(Transcribed page contents)

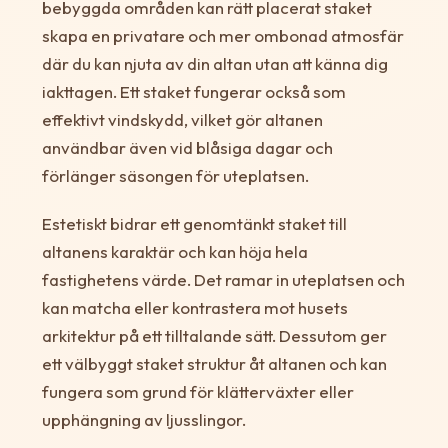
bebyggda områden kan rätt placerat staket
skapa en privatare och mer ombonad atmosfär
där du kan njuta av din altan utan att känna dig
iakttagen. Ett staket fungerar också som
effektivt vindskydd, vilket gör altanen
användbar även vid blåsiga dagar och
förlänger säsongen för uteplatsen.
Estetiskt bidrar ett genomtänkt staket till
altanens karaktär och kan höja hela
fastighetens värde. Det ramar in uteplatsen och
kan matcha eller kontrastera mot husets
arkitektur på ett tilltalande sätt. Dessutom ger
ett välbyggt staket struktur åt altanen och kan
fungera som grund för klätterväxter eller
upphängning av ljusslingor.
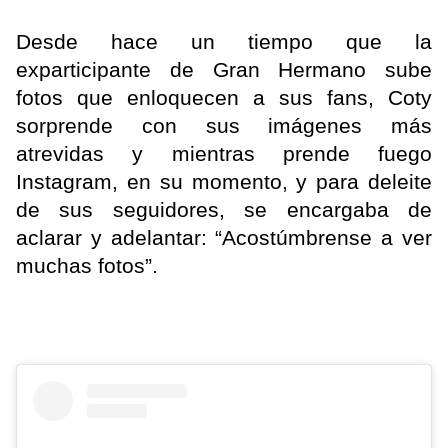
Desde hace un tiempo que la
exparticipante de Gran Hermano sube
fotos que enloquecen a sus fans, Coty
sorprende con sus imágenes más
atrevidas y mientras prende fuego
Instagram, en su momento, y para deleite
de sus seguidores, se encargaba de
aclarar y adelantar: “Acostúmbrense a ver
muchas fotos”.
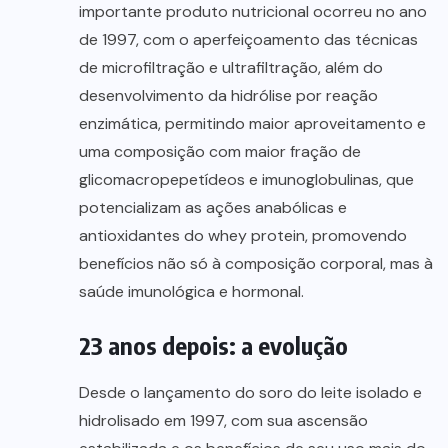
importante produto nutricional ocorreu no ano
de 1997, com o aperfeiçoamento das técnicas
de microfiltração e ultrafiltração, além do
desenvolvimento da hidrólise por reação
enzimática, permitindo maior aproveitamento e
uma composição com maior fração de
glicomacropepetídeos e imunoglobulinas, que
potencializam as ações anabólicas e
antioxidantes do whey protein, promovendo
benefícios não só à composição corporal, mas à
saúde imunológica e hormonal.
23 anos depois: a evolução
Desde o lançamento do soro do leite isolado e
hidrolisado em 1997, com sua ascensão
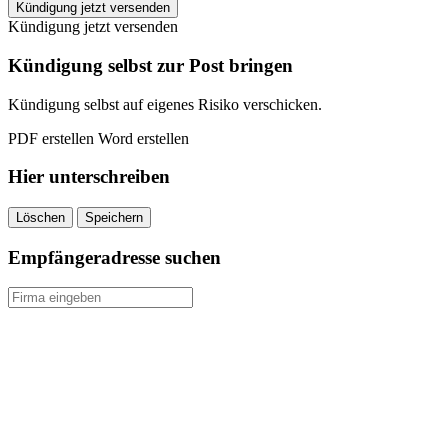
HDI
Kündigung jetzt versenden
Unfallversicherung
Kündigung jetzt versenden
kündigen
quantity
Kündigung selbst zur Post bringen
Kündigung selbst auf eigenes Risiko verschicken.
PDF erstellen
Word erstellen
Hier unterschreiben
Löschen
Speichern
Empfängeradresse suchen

Work to complete - Set down exactly what runs from the line with "Word erstellen" to the last line of the data above, including both of those lines and no others.

Response to the task -
Word erstellen
Hier unterschreiben
Löschen
Speichern
Empfängeradresse suchen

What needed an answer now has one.